The design is mocked up at base camp and any finishing touches arranged. It is then disassembled and shipped they will exhibit to whatever part of the world. At the actual location, the team and the artist will look at the item again to see how it looks in the surroundings and has made last-minute changes or adjustments. Using computers and technology can help to predict how structures will appear but it is the close attention to detail and the environment and human eye that makes the final seal of approval.
Kew Chihuly Poly vitro
Lime Crystal Tower
Using Polyvitro in some chandelier work produces lighter weight structures.
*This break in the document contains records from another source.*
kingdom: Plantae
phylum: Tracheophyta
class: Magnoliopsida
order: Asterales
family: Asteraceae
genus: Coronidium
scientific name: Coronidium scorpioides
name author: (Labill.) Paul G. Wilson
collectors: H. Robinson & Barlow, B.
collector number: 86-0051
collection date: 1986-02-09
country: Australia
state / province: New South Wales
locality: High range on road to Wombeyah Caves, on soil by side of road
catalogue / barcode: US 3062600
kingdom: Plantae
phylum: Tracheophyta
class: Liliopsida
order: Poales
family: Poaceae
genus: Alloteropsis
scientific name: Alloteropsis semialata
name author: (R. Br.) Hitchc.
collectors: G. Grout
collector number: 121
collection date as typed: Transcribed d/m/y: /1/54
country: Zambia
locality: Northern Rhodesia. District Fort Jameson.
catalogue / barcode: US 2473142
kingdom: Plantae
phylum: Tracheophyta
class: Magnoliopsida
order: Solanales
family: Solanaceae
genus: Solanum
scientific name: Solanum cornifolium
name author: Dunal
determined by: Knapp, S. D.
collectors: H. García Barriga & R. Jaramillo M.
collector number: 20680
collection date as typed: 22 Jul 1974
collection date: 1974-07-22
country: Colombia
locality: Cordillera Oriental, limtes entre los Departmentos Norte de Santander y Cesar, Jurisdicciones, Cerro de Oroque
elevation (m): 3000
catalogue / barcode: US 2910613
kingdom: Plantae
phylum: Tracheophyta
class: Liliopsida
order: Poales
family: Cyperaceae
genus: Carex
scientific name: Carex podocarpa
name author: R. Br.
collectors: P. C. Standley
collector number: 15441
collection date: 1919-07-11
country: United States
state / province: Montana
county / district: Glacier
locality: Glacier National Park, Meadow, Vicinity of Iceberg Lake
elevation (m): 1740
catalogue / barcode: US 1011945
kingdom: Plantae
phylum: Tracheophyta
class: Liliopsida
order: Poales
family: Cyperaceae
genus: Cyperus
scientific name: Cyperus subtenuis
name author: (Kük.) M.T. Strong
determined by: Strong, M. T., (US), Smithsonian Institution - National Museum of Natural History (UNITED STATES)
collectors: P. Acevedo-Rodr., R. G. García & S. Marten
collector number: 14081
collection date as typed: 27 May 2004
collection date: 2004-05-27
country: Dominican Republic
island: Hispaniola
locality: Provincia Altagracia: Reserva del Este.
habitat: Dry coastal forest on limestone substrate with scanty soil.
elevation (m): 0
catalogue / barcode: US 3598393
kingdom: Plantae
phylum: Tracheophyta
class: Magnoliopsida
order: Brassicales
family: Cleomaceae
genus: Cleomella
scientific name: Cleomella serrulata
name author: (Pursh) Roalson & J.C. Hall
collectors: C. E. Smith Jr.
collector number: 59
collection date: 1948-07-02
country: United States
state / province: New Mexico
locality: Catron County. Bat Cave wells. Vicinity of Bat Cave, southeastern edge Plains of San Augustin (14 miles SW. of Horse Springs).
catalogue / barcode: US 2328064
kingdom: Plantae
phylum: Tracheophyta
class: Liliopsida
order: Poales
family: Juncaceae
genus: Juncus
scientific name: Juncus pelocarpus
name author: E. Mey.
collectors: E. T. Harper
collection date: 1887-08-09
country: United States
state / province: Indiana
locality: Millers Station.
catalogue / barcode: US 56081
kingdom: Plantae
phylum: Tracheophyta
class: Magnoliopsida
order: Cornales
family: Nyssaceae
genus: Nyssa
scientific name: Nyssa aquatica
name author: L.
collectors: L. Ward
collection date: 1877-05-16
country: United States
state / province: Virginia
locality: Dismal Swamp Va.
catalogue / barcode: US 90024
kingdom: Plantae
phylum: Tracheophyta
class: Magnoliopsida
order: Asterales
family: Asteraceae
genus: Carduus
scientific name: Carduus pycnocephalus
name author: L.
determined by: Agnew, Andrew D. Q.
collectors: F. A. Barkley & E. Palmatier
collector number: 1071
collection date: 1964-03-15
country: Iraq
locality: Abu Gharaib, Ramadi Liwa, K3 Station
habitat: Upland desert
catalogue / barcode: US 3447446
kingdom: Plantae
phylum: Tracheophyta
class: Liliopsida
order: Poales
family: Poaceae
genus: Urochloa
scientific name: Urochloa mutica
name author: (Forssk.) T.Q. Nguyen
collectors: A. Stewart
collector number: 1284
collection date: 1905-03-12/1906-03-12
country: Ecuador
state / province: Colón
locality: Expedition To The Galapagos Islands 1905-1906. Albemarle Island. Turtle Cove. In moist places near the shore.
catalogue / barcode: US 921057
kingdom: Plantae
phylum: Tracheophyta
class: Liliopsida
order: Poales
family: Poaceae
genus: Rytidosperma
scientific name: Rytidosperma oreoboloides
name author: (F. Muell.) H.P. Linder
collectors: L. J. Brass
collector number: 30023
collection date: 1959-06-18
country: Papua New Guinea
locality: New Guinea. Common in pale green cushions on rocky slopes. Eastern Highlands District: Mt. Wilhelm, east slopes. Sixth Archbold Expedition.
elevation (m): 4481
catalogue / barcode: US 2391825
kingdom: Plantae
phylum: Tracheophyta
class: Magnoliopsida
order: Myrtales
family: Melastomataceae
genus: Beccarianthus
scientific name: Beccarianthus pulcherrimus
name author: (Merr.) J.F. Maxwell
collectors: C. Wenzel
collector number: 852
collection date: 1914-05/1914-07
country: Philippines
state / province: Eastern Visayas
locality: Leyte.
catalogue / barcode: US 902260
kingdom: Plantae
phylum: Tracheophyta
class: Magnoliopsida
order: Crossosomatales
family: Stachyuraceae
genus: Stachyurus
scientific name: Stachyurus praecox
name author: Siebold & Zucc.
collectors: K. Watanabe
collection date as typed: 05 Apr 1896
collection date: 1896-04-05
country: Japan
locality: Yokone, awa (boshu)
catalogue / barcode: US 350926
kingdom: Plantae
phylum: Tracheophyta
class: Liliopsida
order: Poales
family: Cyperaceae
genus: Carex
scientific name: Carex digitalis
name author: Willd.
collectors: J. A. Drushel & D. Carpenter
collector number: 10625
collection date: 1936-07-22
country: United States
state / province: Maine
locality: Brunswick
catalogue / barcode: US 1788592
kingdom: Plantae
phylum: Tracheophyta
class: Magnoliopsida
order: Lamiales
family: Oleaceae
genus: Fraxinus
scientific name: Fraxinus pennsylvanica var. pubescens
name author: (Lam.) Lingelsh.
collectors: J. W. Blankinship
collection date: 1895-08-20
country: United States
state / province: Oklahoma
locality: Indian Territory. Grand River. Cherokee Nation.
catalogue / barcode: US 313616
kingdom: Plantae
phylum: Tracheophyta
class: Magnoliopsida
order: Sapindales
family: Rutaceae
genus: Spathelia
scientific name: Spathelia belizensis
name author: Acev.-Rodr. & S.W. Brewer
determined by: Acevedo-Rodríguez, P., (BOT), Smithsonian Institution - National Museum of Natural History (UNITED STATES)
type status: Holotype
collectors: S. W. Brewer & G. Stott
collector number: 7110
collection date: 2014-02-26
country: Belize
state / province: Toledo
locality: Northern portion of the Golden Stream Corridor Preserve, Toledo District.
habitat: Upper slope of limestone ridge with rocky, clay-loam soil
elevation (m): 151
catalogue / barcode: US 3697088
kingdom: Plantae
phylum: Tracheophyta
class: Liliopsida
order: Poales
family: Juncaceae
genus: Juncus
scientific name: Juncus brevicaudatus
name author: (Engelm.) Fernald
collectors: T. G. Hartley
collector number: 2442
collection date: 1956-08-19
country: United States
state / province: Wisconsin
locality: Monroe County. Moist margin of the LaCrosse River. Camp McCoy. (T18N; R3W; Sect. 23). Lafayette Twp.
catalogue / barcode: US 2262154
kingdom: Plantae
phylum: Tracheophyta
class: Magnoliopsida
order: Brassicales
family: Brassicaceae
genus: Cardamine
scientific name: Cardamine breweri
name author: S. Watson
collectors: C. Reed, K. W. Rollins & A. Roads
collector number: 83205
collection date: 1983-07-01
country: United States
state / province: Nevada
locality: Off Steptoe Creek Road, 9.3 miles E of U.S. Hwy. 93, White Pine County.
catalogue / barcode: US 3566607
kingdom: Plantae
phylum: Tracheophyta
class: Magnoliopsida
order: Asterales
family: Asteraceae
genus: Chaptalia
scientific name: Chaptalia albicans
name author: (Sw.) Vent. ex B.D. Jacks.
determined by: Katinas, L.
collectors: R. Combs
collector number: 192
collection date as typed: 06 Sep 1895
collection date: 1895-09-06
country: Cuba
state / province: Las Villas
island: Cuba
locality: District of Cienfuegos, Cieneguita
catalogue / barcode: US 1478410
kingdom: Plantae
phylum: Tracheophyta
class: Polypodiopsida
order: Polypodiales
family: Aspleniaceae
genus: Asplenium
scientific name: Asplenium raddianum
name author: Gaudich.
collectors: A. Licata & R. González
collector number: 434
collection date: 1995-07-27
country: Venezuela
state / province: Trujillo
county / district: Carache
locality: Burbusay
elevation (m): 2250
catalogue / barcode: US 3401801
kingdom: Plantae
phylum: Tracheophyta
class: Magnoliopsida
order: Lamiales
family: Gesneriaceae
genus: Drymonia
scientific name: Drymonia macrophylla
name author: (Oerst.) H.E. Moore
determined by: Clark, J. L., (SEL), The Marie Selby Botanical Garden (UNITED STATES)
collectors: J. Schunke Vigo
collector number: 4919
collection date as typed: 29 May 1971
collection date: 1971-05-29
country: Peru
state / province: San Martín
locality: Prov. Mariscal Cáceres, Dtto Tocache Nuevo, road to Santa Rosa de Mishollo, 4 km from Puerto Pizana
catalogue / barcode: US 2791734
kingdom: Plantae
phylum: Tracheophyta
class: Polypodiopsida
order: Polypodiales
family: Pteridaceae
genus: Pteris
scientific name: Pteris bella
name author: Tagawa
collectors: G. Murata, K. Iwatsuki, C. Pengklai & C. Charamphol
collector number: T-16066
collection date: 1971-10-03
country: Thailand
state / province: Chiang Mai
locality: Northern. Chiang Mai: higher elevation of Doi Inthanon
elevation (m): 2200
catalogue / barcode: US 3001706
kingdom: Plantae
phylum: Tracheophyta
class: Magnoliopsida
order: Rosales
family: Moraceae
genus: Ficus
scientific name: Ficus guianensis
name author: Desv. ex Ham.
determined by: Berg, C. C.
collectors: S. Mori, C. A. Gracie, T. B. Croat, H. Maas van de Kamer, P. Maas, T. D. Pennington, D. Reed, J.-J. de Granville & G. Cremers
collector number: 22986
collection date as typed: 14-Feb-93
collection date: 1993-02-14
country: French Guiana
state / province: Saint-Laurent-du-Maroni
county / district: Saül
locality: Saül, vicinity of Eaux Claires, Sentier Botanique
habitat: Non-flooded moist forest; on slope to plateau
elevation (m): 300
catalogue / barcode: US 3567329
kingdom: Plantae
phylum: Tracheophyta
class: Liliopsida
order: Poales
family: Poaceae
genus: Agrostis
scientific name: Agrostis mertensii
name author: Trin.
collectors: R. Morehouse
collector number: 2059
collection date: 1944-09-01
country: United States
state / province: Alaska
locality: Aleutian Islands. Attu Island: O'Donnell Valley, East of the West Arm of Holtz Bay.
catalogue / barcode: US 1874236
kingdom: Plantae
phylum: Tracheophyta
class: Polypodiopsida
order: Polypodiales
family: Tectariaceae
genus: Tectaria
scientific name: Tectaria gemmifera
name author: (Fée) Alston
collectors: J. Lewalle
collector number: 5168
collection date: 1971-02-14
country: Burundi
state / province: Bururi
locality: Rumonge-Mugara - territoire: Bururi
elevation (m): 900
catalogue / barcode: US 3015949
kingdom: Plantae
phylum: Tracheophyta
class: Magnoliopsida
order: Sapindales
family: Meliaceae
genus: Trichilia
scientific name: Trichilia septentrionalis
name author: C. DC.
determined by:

Inspired by the walls of the citadel in Jerusalem, crystal looking rock pieces of glass connected to smooth cylinders. In 2000 there was a Chihuly “In the Light of Jerusalem exhibition”, a sensational showpiece featuring a wall of Ice blocks, illuminated with coloured neon light. Neon lighting needs glass!
Considered a colour of mourning to many, commemorating a time when Chihuly’s mother passed away.
Heavy intricate complicated to execute and even the artist admits challenging. Texts say these can weigh 43kg.